展望2015年世界经济发展的趋势图景,与许多研究报告主要通过模型推导的方法来预测世界经济形势不同,上海社科院世经所的报告以宏观经济分析为主,侧重于从影响世界经济增长的重大变量入手,对未来世界经济增长的趋势性变化以及全球经济格局的战略性调整进行前瞻性分析。本刊特摘发其核心内容,以飨读者。
影响2015年世界经济的六大变量
2015年的世界经济增长将仍然处于经济周期的深度调整阶段。我们认为,以下六大变量会在未来时期对世界经济增长产生重大影响:
一是美国升息或不利于全球经济复苏进程。如果美元利率上升,首先会导致汇率和资本市场大幅波动,大量资本从新兴经济体流出,弱化这些经济体的经济增长动能。如果利率上升得比预期更为急剧和迅速,那么市场风险情绪以及风险溢价水平都将上升,威胁全球金融市场的稳定,全球经济将重新面临中期停滞的风险。另一方面美元大幅升值可能会加重部分新兴经济体国际债务的偿债负担,违约风险剧增。这将阻碍2015年世界经济的顺利复苏。

-- -- --

• 题目 1
根据所示原文,上海社科院世经所的报告以哪种分析为主?
• 题目 2
请把所示原文中从“展望2015年世界经济发展的”起、到“015年世界经济的顺利复苏。”为止的这一段一字不差地抄录下来。

• 数据记录
-- -- --

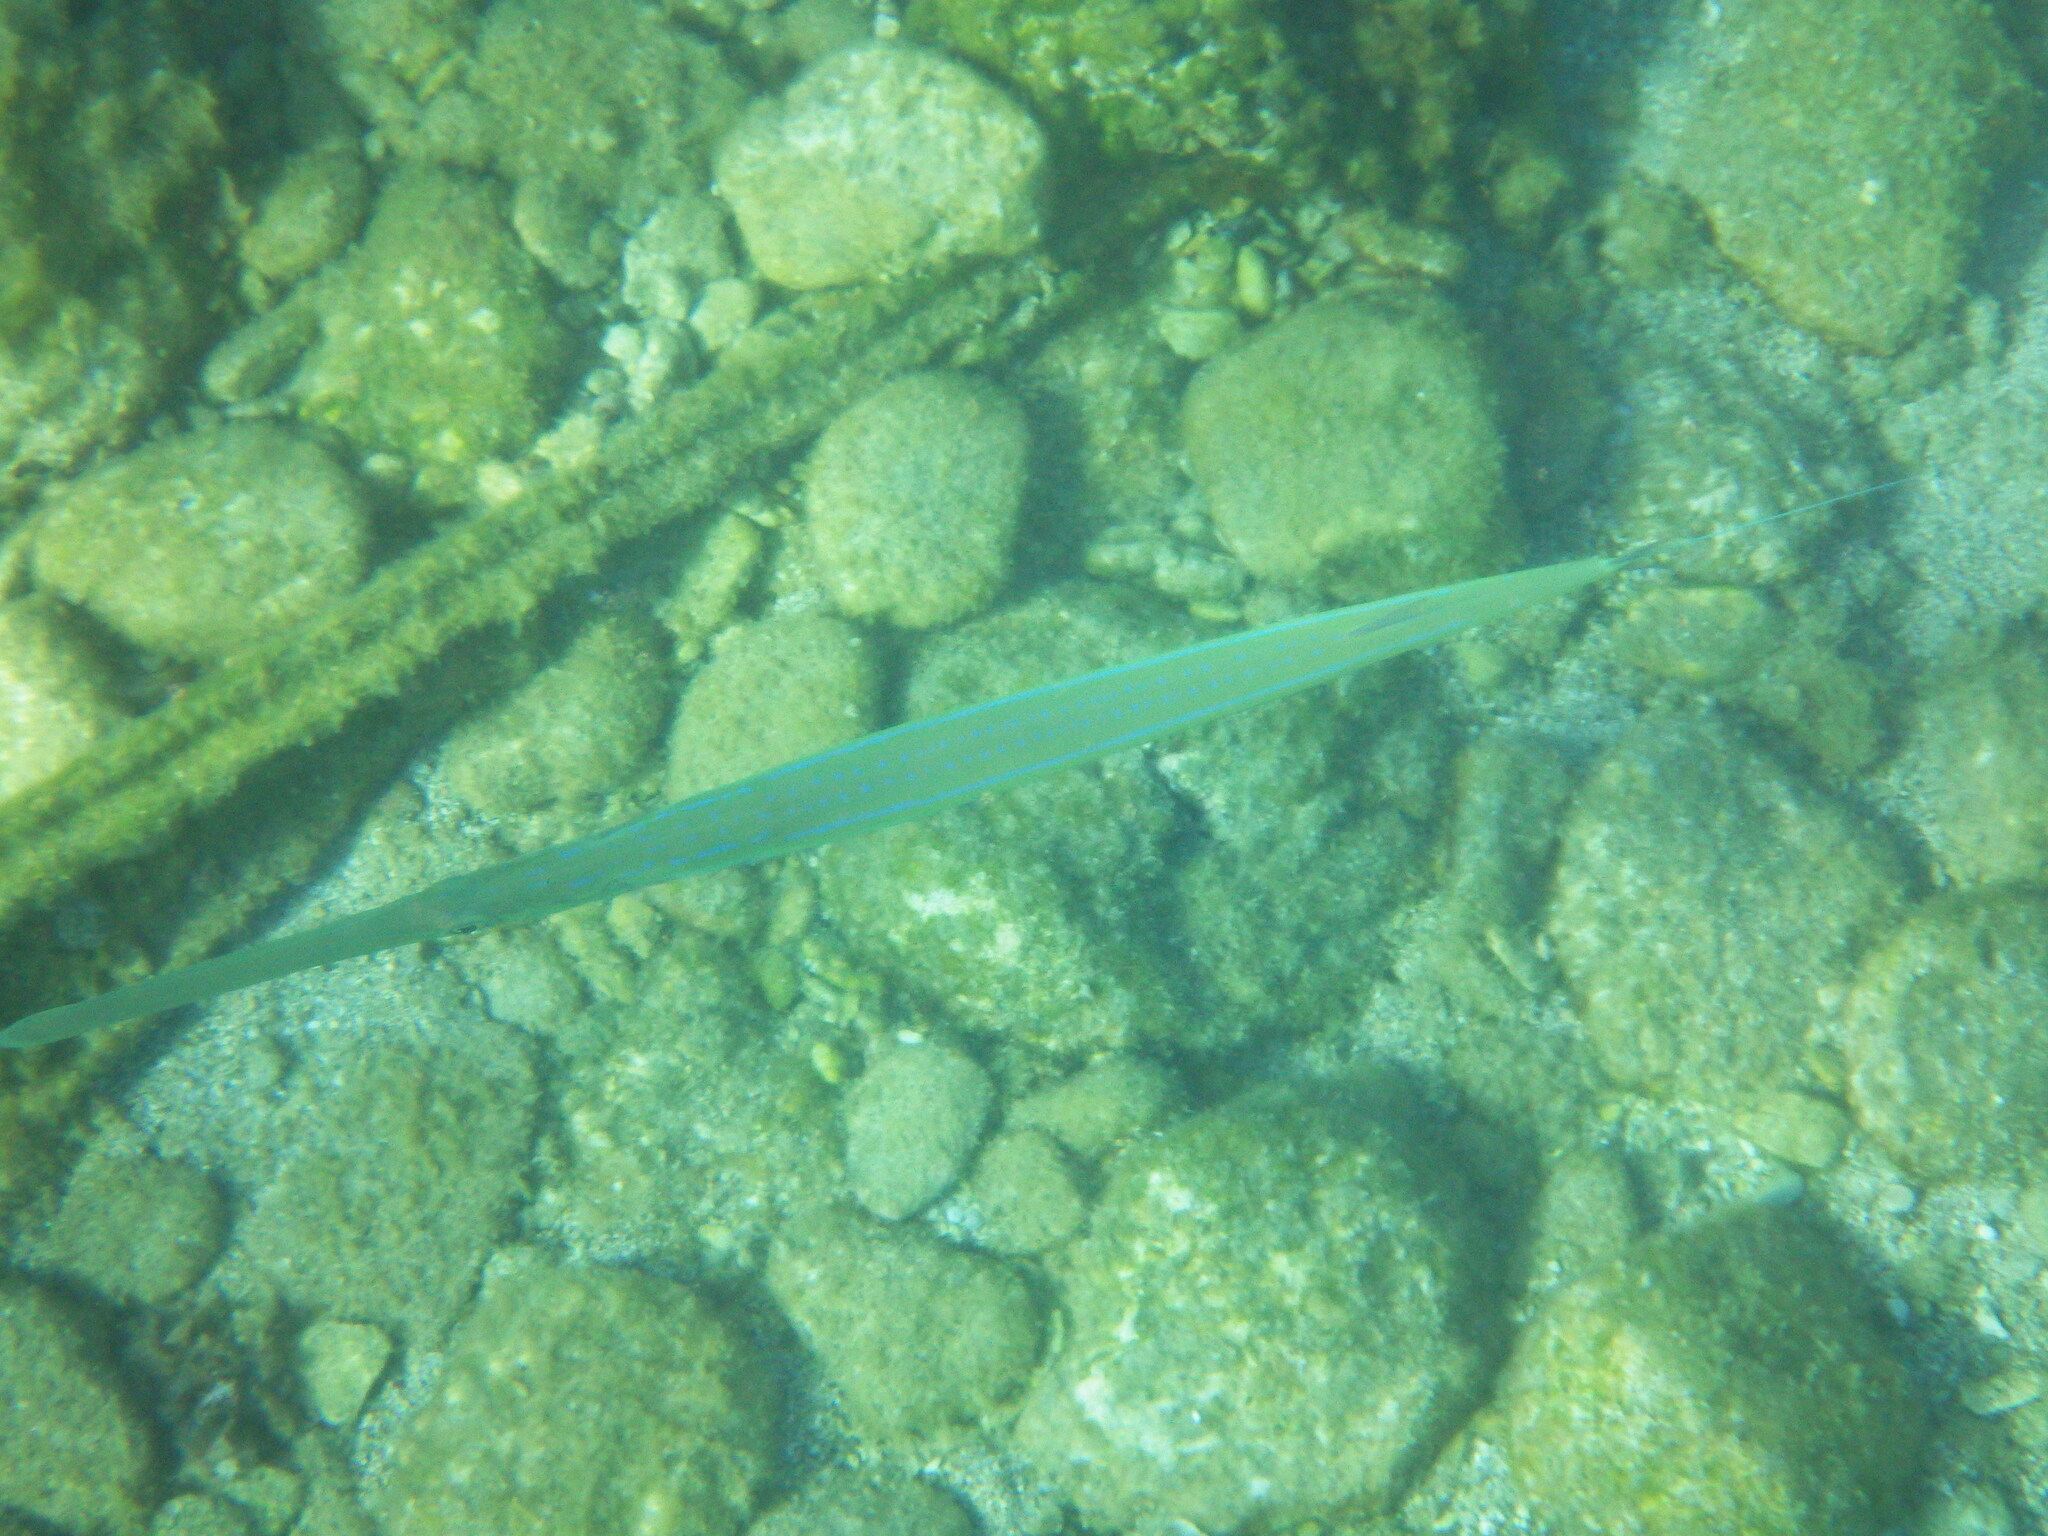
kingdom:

-- -- --

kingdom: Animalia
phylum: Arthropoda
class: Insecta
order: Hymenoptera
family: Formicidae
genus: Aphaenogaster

-- -- --

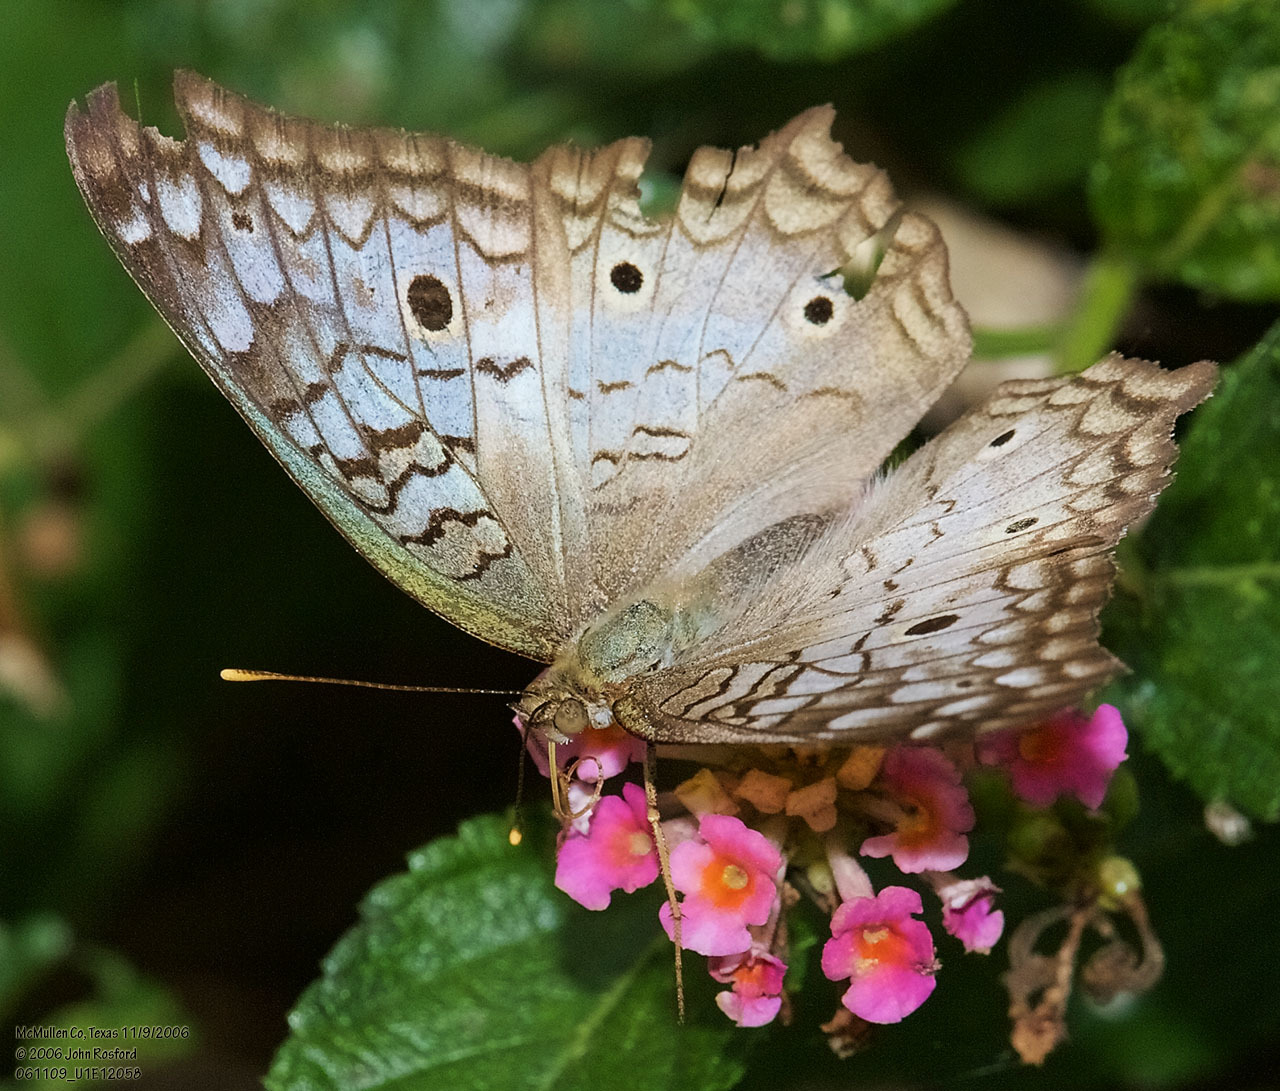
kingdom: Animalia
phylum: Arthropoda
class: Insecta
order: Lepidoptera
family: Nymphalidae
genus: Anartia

-- -- --

• 正确输出 1
该报告以宏观经济分析为主。

• 正确输出 2
展望2015年世界经济发展的趋势图景,与许多研究报告主要通过模型推导的方法来预测世界经济形势不同,上海社科院世经所的报告以宏观经济分析为主,侧重于从影响世界经济增长的重大变量入手,对未来世界经济增长的趋势性变化以及全球经济格局的战略性调整进行前瞻性分析。本刊特摘发其核心内容,以飨读者。
影响2015年世界经济的六大变量
2015年的世界经济增长将仍然处于经济周期的深度调整阶段。我们认为,以下六大变量会在未来时期对世界经济增长产生重大影响:
一是美国升息或不利于全球经济复苏进程。如果美元利率上升,首先会导致汇率和资本市场大幅波动,大量资本从新兴经济体流出,弱化这些经济体的经济增长动能。如果利率上升得比预期更为急剧和迅速,那么市场风险情绪以及风险溢价水平都将上升,威胁全球金融市场的稳定,全球经济将重新面临中期停滞的风险。另一方面美元大幅升值可能会加重部分新兴经济体国际债务的偿债负担,违约风险剧增。这将阻碍2015年世界经济的顺利复苏。